YOUR TASK: Format the records from the line with "Could you add" up to and including the line with "0.002232, 0.999536, 0.200648]]" as a numbered list, leaving out any blank lines.

DATA SUPPLIED:
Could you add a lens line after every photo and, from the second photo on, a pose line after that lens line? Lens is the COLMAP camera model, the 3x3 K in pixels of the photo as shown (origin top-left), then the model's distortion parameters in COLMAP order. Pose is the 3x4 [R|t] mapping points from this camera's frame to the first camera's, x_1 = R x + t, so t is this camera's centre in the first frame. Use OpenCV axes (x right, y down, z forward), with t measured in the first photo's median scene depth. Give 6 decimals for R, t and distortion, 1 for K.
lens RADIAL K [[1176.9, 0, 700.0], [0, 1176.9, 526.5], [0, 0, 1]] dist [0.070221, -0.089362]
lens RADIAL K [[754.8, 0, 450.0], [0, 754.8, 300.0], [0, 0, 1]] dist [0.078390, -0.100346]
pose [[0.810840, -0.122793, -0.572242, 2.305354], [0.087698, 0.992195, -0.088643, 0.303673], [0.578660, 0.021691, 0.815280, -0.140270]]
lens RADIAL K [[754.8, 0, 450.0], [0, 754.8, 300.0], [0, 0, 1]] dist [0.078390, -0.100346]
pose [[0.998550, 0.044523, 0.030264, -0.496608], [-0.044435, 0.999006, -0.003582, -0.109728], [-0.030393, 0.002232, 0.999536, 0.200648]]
...
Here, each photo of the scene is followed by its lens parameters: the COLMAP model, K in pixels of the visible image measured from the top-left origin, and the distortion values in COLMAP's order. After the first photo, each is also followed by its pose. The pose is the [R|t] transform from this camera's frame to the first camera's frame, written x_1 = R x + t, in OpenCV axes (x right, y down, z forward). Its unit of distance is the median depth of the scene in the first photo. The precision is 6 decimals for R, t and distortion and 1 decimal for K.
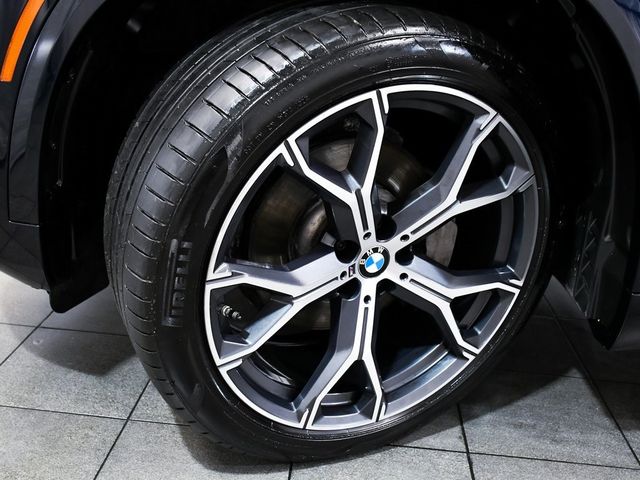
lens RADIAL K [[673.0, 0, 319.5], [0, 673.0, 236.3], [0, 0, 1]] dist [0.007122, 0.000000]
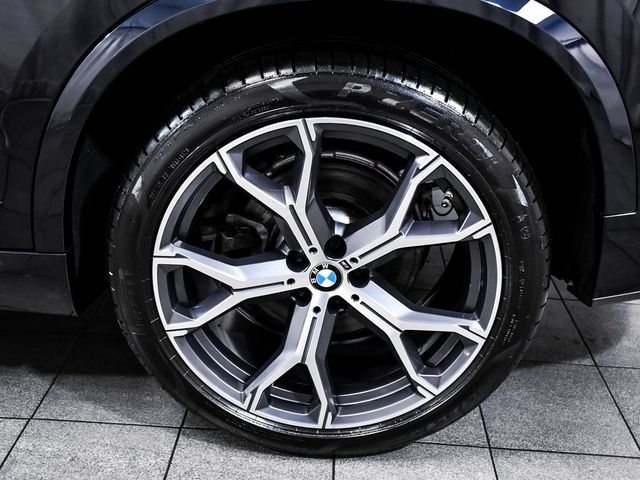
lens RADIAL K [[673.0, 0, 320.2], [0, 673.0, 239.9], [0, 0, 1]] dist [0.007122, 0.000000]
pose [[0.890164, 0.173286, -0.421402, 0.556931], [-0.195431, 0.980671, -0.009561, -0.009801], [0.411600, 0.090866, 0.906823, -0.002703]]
--
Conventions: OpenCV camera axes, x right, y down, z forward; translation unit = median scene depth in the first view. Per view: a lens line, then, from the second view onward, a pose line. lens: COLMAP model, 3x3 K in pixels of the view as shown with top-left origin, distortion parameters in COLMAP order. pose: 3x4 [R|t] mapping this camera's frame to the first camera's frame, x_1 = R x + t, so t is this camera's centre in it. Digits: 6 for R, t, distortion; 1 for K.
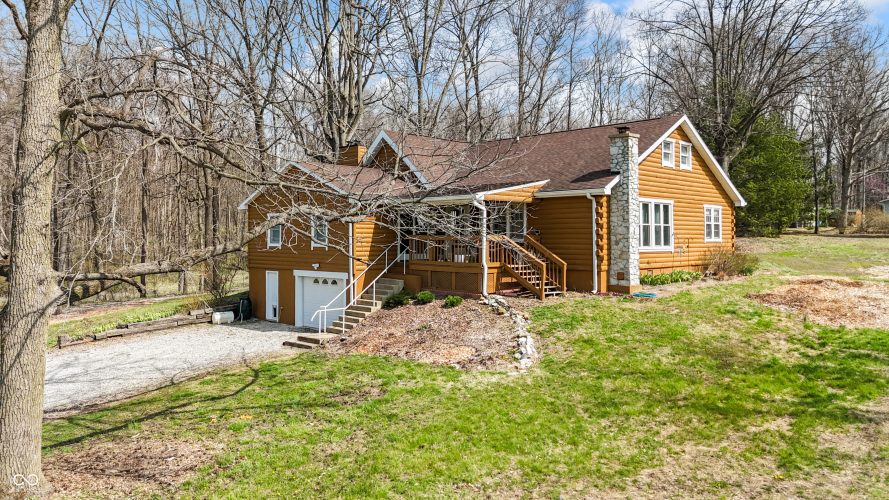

EXERCISE OUTPUT:
1. Could you add a lens line after every photo and, from the second photo on, a pose line after that lens line? Lens is the COLMAP camera model, the 3x3 K in pixels of the photo as shown (origin top-left), then the model's distortion parameters in COLMAP order. Pose is the 3x4 [R|t] mapping points from this camera's frame to the first camera's, x_1 = R x + t, so t is this camera's centre in the first frame. Use OpenCV axes (x right, y down, z forward), with t measured in the first photo's median scene depth. Give 6 decimals for R, t and distortion, 1 for K.
2. lens RADIAL K [[1176.9, 0, 700.0], [0, 1176.9, 526.5], [0, 0, 1]] dist [0.070221, -0.089362]
3. lens RADIAL K [[754.8, 0, 450.0], [0, 754.8, 300.0], [0, 0, 1]] dist [0.078390, -0.100346]
4. pose [[0.810840, -0.122793, -0.572242, 2.305354], [0.087698, 0.992195, -0.088643, 0.303673], [0.578660, 0.021691, 0.815280, -0.140270]]
5. lens RADIAL K [[754.8, 0, 450.0], [0, 754.8, 300.0], [0, 0, 1]] dist [0.078390, -0.100346]
6. pose [[0.998550, 0.044523, 0.030264, -0.496608], [-0.044435, 0.999006, -0.003582, -0.109728], [-0.030393, 0.002232, 0.999536, 0.200648]]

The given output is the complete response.